Some say the internet has been on the brink of destruction for the past 20 years. At one stage the huge growth in traffic threatened to kill it. (Telecoms companies provided more bandwidth.) Then it was people on dial-up connections leaving themselves connected permanently, tying up phone lines. (Broadband freed up the lines and speeded up the experience.)

So what about today's problem - what can 50 expert technologists do? And in what other industry could a group of people like this expect to be able to make their ideas matter?

"All revolutions start like this," says Michael Froomkin, a Miami-based law professor who specialises in internet governance.
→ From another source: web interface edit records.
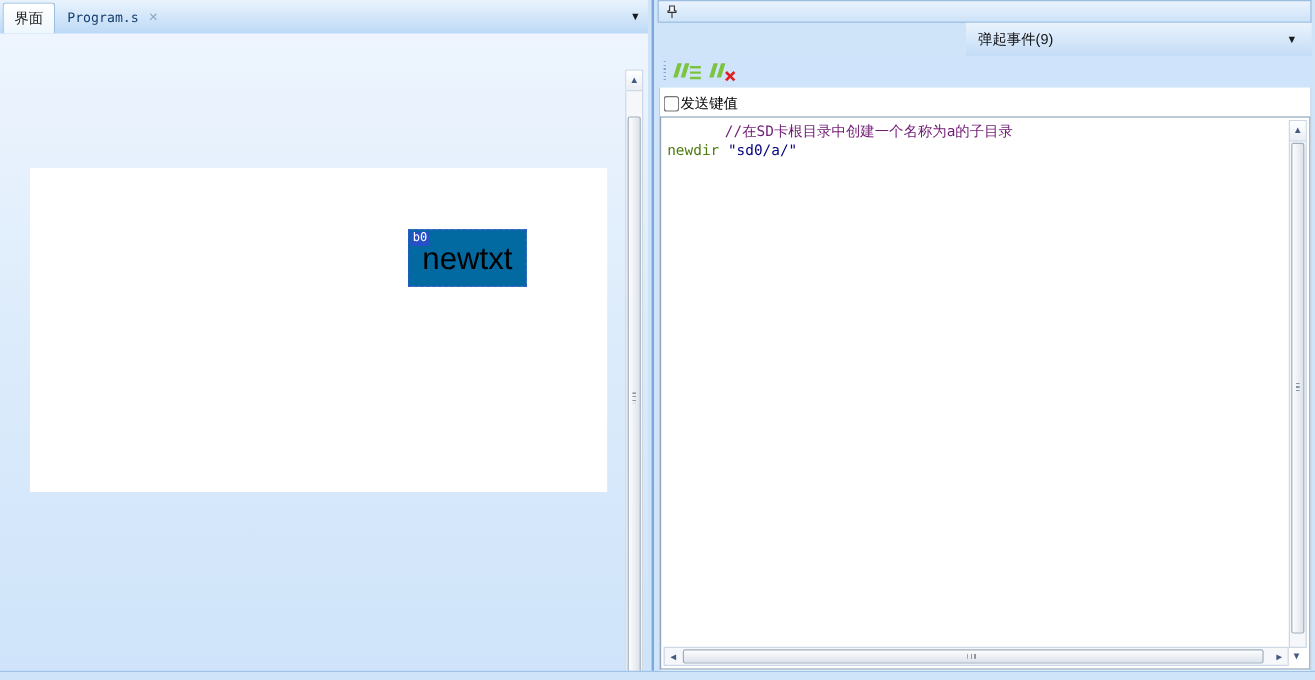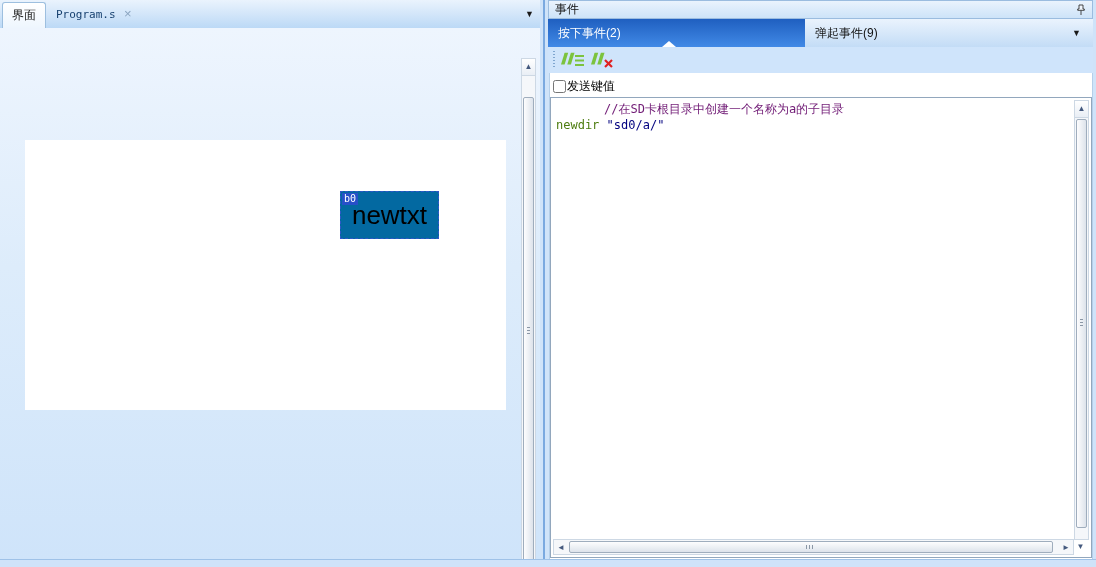--- a/index.html
+++ b/index.html
@@ -132,7 +132,6 @@
   <div class="divider"></div>
 
   <div class="rp-header">
-    <span class="rp-header-title">事件</span>
     <svg class="pin-icon" viewBox="0 0 10 12">
       <path d="M3 1 h4 v4 h1.3 v1.3 H1.7 V5 H3 Z" fill="#eef4fb" stroke="#333" stroke-width="0.9"></path>
       <line x1="5" y1="6.5" x2="5" y2="11" stroke="#333" stroke-width="0.9"></line>

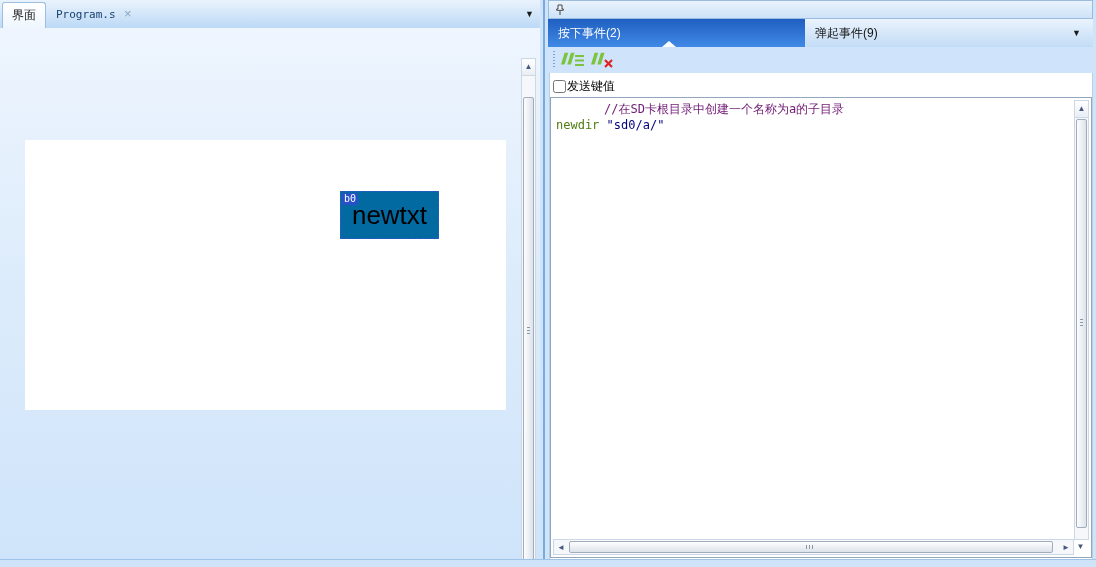--- a/index.html
+++ b/index.html
@@ -138,10 +138,6 @@
     </svg>
   </div>
 
-  <div class="rp-tab-sel">
-    <span>按下事件(2)</span>
-    <div class="rp-tab-tri"></div>
-  </div>
   <div class="rp-tab-unsel">
     <span>弹起事件(9)</span>
   </div>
Nonetheless, many of the assembled technologists ask plaintively how to get computer-illiterate policy makers to listen to them before making short-sighted, bad law. And that's when my personal meltdown happens.

Ten years ago, a gathering of 50 impassioned technologists like this would have been filled with happy optimism. Yes, the internet is collapsing, they'd have said, but if the problem is an internal technical one we can fix it, and if the damage is coming from external forces - regulators, censors, corporate pirates - we can route around it.

The same people in 2004 are much more pessimistic. If the technologists no longer believe they can fix it by themselves, the internet really has hit a meltdown.